Palermo ha uno dei centri storici più straordinari dell'intero mondo occidentale. Negli ultimi dieci anni, all'esodo
verso i nuovi quartieri residenziali da parte dei residenti siciliani, ha fatto seguito un sempre più irresistibile
inurbamento da parte degli immigrati provenienti dall'Asia e dall'Africa. Oggi nei più importanti quartieri simbolo di
Palermo e della Sicilia, Vucciria e Ballarò, abitano e vivono il loro destino una decina di etnie non europee che
formano ormai la stragrande maggioranza della popolazione.
Milano conosce il fenomeno dell’immigrazione in maniera profondamente diversa ma altrettanto significativa. In
molti quartieri che hanno caratterizzato storicamente l’identità della città, la presenza di culture di altri paesi è
notevole e ha contribuito a cambiare il volto della città.
Una dimensione assolutamente nuova dell'abitare sta quindi emergendo o è già emersa in queste due città che
sono l’emblema del nord e del sud dell’Italia. Gli antichi palazzi, le strette vie e i vicoli di Palermo, come gli isolati
popolari e i viali di circonvallazione, che hanno generato alcuni tra i più straordinari racconti del Novecento italiano,
tra Bufalino e Testori, sono diventati oggi lo scenario di nuovi e ancora sconosciuti racconti provenienti da lingue
spazi e tempi irriducibilmente diversi, ma destinati a svilupparsi insieme nel presente e nel futuro.

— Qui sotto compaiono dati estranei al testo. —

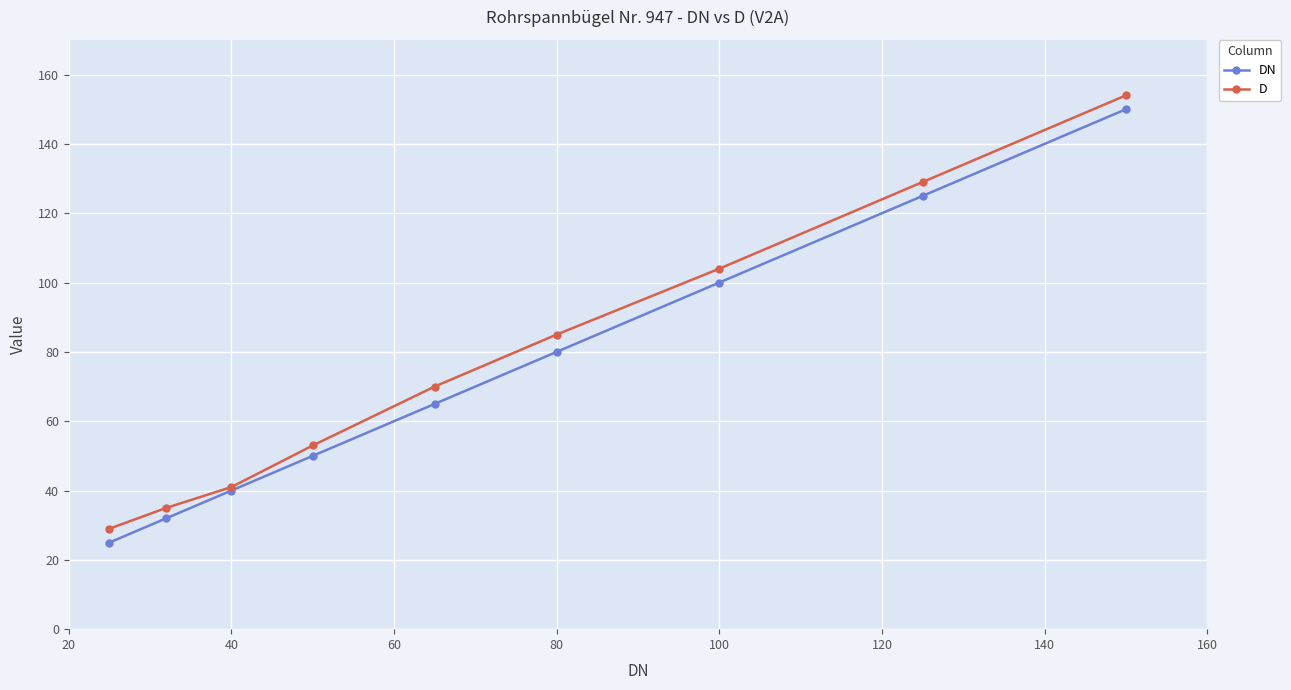

Reading right to left, extract all data points from this chart.

DN: 150	125	100	80	65	50	40	32	25
D: 154	129	104	85	70	53	41	35	29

L’interesse per l'altro nasce dallo stupore del maestro Giovanni Chiaramonte di fronte a questi profili architettonici
costituenti l’identità italiana, animati da attori antropologicamente e culturalmente stranieri e destinati a contribuire
alla costruzione della nuova identità italiana. L’arte della fotografia di Chiaramonte si pone come visione d’amore
sulla realtà del mondo e dell’uomo.
La mostra procede per moduli di 4 immagini: la prima, dedicata alla veduta urbana esterna, seguita da un trittico
dedicato al volto e alla figura dei protagonisti di questa ricerca. Le immagini singole si propongono di comunicare
una nuova percezione della città e si focalizzano sulle architetture. I trittici, invece, svelano i personaggi della
storia che sta iniziando adesso, secondo una rappresentazione epica, con la centralità del volto e con il
drammatico contrappunto laterale tra le memorie etniche e le memorie architettoniche interne ed esterne della loro
nuova città.
“L’ALTRO_NEI VOLTI NEI LUOGHI” è una mostra realizzata dalla Fondazione Gruppo Credito Valtellinese, in
collaborazione con Ultreya. L’esposizione, coordinata da Cristina Quadrio Curzio e con progetto di allestimento di
Leo Guerra, è stata proposta con successo nelle sedi espositive del Gruppo Credito Valtellinese ad Acireale,
Sondrio ed è in procinto (4 maggio - 5 giugno) di essere proposta negli spazi espositivi della Triennale di Milano.
Per questa occasione verrà edita un’edizione speciale a tiratura limitata del catalogo con testi di Kurt W. Forster,
Pierluigi Nicolin, Silvano Petrosino, e gli straordinari versi poetici di Umberto Fiori.